SAFIRE has developed a sqlattribs:AttributeFromSQL module that may help, either as a code example for how to develop your own module or directly as an attribute source.

20 => array(
  'class' => 'sqlattribs:AttributeFromSQL',
  'attribute' => 'eduPersonPrincipalName',
  'limit' => array('eduPersonAffiliation',),
  'replace' => false,
  'database' => array(
    'dsn' => 'mysql:host=localhost;dbname=simplesamlphp',
    'username' => 'yourDbUsername',
    'password' => 'yourDbPassword',
    'table' => 'AttributeFromSQL',

Which would allow you to store eduPersonAffiliation in an external SQL database, something like this:

INSERT INTO AttributeFromSQL (uid, sp, attribute, value) VALUES ('', '%', 'eduPersonAffiliation', 'faculty');
INSERT INTO AttributeFromSQL (uid, sp, attribute, value) VALUES ('', '%', 'eduPersonAffiliation', 'member');
INSERT INTO AttributeFromSQL (uid, sp, attribute, value) VALUES ('', '%', 'eduPersonAffiliation', 'alum');

Case 5: Everyone is a member

As noted above, even if you have no information in your directory, you can probably still assert that everyone is a member. This, of course, assumes you only provide accounts to people who’re in good standing with your institution ;-).

20 => array(
  'class' => 'core:AttributeAdd',
  'eduPersonAffiliation' => array('member'),

Small organisations may be able to go further than that. For example, research agencies may be able to assert that all their members are also employees:

20 => array(
  'class' => 'core:AttributeAdd',
  'eduPersonAffiliation' => array('member', 'employee'),

Generating eduPersonScopedAffiliation

Once you have a valid eduPersonAffiliation, it should be fairly straightforward to generate a scoped version of this. The cleanest method is to add a schacHomeOrganization attribute and to use this wherever scoping is required.

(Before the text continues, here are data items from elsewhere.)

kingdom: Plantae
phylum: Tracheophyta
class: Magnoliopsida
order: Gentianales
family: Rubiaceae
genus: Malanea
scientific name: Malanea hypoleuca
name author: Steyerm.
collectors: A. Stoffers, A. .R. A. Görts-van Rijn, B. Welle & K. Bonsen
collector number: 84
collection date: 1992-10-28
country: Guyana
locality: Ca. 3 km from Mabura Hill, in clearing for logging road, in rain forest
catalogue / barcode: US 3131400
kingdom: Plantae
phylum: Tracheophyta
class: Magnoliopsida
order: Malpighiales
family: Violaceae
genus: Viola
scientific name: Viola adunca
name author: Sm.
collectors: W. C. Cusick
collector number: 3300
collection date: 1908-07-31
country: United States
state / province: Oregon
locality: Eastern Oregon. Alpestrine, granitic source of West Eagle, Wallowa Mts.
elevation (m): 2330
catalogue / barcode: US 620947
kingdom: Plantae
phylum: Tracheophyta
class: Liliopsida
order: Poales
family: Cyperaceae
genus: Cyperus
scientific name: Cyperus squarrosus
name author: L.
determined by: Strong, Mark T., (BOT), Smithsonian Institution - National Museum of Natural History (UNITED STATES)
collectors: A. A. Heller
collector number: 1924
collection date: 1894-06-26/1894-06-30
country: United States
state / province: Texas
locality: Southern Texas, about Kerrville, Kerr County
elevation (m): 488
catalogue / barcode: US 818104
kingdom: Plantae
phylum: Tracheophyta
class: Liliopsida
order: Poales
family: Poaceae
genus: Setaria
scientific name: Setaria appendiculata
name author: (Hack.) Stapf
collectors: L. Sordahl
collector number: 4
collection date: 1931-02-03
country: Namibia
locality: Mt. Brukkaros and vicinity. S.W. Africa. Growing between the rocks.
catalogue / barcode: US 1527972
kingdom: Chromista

/* add a static schacHomeOrganization attribute */
10 => array(
  'class' => 'core:AttributeAdd',
  'schacHomeOrganization' => array(''),
/* scope uid as eduPersonPrincipalName */
11 => array(
  'class' => 'core:ScopeAttribute',
  'scopeAttribute' => 'schacHomeOrganization',
  'sourceAttribute' => 'eduPersonAffiliation',
  'targetAttribute' => 'eduPersonScopedAffiliation',

The SAFIRE federation hub will automatically do the above if you don’t supply eduPersonScopedAffiliation. However, doing it yourself gives you much greater control over the interpretation of the scope. This can be useful if you need to provide more granular access control.